Finally Pinned Down my Java Issue
I finally pinned down the Java issue that I have been dealing with, documented in this post.
I finally hit on it when I was doing some work to lazy-load data in a ket object, and found that performance was good when I was part done and went to hell when I was fully done. Back-tracking and digging through the code, effectively cutting out pieces until I narrowed it down to this:
Set urlSet = new HashSet();
#Loop... {
String href = "...";
urlSet.add(new URL(href)); # This kills the JVM
}
What I am doing is extracting the urls from a piece of html and using the Java Set to de-duplicate them. For some reason the last statement causes the JVM to slow down to a point where it is just idling from the CPU’s point of view (2%-5% usage).
However this works fine as a work-around:
Set urlSet = new HashSet();
#Loop... {
String href = "...";
urlSet.add(href);
}
List urlList = new ArrayList();
for ( String href : hrefSet ) {
urlList.add(new URL(href));
}
I am using the latest version of the JVM on Linux Centos 5.0, Dual 2.4GHz Xeon, 4GB RAM:
java version “1.6.0_10″
Java(TM) SE Runtime Environment (build 1.6.0_10-b33)

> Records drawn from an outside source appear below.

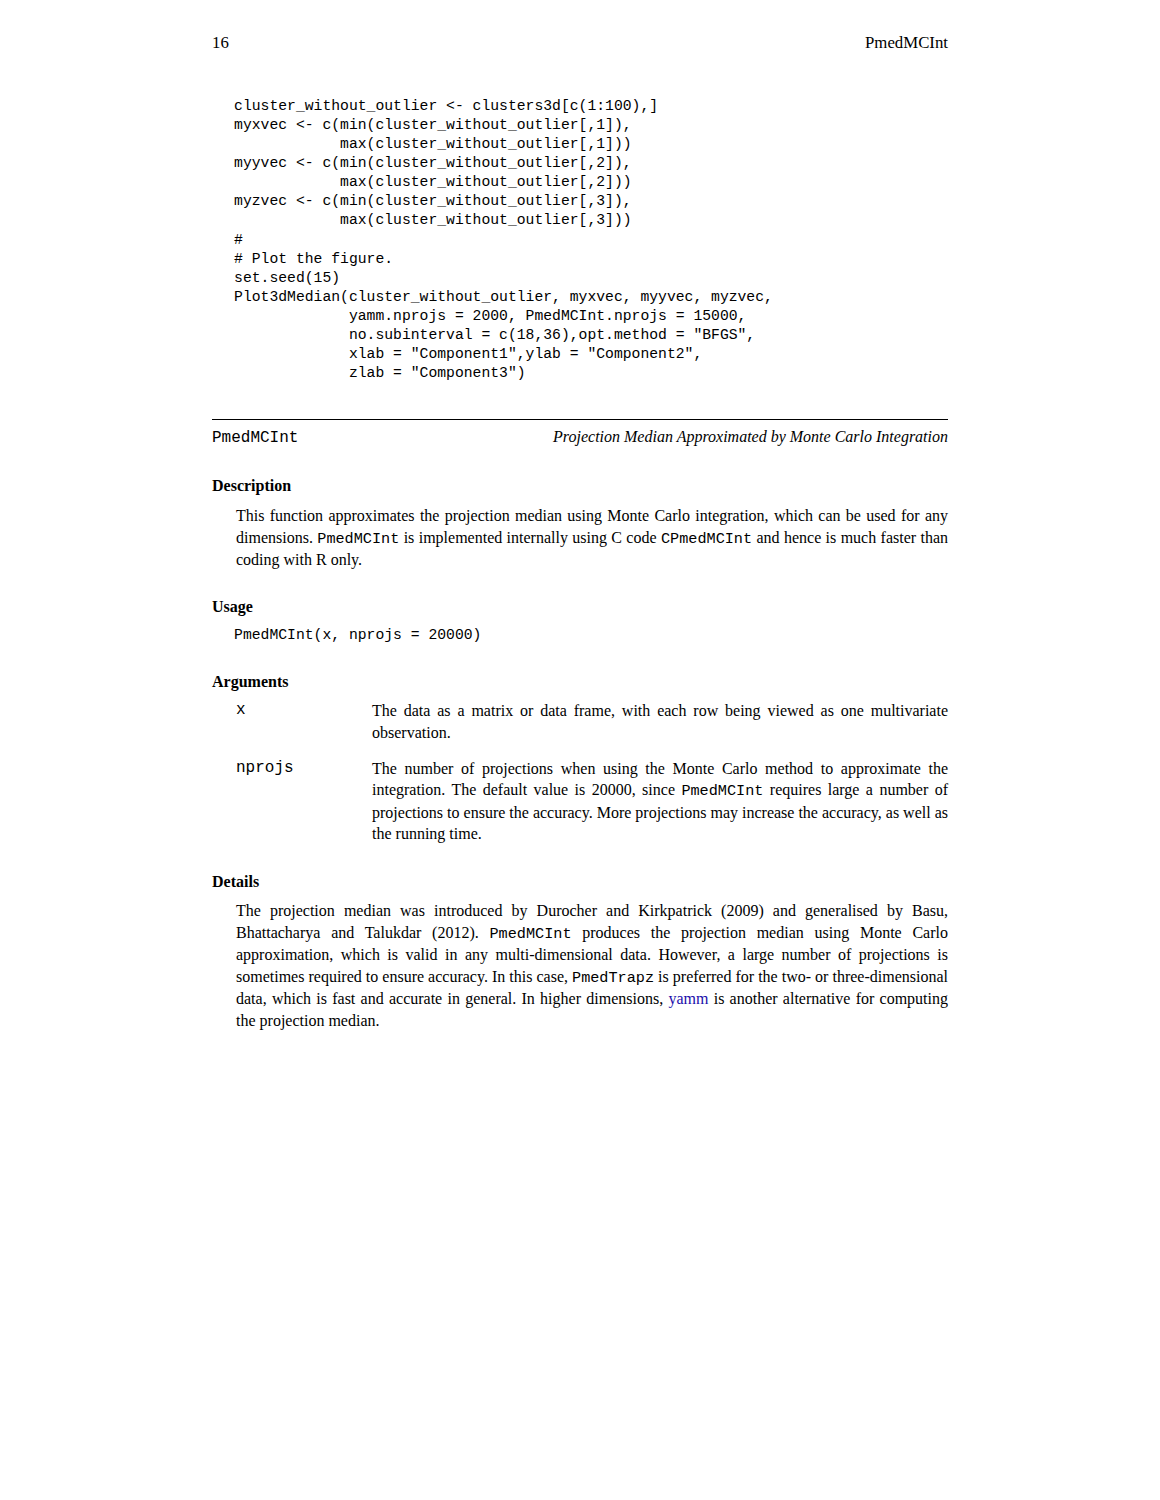16 PmedMCInt
cluster_without_outlier <- clusters3d[c(1:100),]
myxvec <- c(min(cluster_without_outlier[,1]),
            max(cluster_without_outlier[,1]))
myyvec <- c(min(cluster_without_outlier[,2]),
            max(cluster_without_outlier[,2]))
myzvec <- c(min(cluster_without_outlier[,3]),
            max(cluster_without_outlier[,3]))
#
# Plot the figure.
set.seed(15)
Plot3dMedian(cluster_without_outlier, myxvec, myyvec, myzvec,
             yamm.nprojs = 2000, PmedMCInt.nprojs = 15000,
             no.subinterval = c(18,36),opt.method = "BFGS",
             xlab = "Component1",ylab = "Component2",
             zlab = "Component3")
PmedMCInt Projection Median Approximated by Monte Carlo Integration
Description
This function approximates the projection median using Monte Carlo integration, which can be used for any dimensions. PmedMCInt is implemented internally using C code CPmedMCInt and hence is much faster than coding with R only.
Usage
PmedMCInt(x, nprojs = 20000)
Arguments
x
The data as a matrix or data frame, with each row being viewed as one multivariate observation.
nprojs
The number of projections when using the Monte Carlo method to approximate the integration. The default value is 20000, since PmedMCInt requires large a number of projections to ensure the accuracy. More projections may increase the accuracy, as well as the running time.
Details
The projection median was introduced by Durocher and Kirkpatrick (2009) and generalised by Basu, Bhattacharya and Talukdar (2012). PmedMCInt produces the projection median using Monte Carlo approximation, which is valid in any multi-dimensional data. However, a large number of projections is sometimes required to ensure accuracy. In this case, PmedTrapz is preferred for the two- or three-dimensional data, which is fast and accurate in general. In higher dimensions, yamm is another alternative for computing the projection median.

Java HotSpot(TM) Server VM (build 11.0-b15, mixed mode)
Finally, and not least, thanks to a colleague for suggesting testing the code with strings as opposed to URLs.
Updated – my colleague pushed me to check the Java source code and it turns out that the java.net.URL class uses the java.net.URLStreamHandler.hashCode() method which does a DNS lookup on line 337 to work out the hash code:
InetAddress addr = getHostAddress(u);
Nice…






Oh man! I should have recognized this when I read your blog post. I could have saved you some time and frustration. Sorry.
The java.net.URL problem is well-known. Basically you should never use it as a key in a collection, because its equals() and hashCode() functions are too slow to be useful.
Workarounds include using the URI class, which is nice and fast, or a String like you noted.
Thanks. Actually I have been tracking this down for a while and the two people I showed it to had no idea (in their defense I think they probably discounted my making such a mistake.) I am glad I was able to solve it in the end, can’t think what Sun was thinking putting that in the URL class. I have checked other places where I used URL Sets and changed that.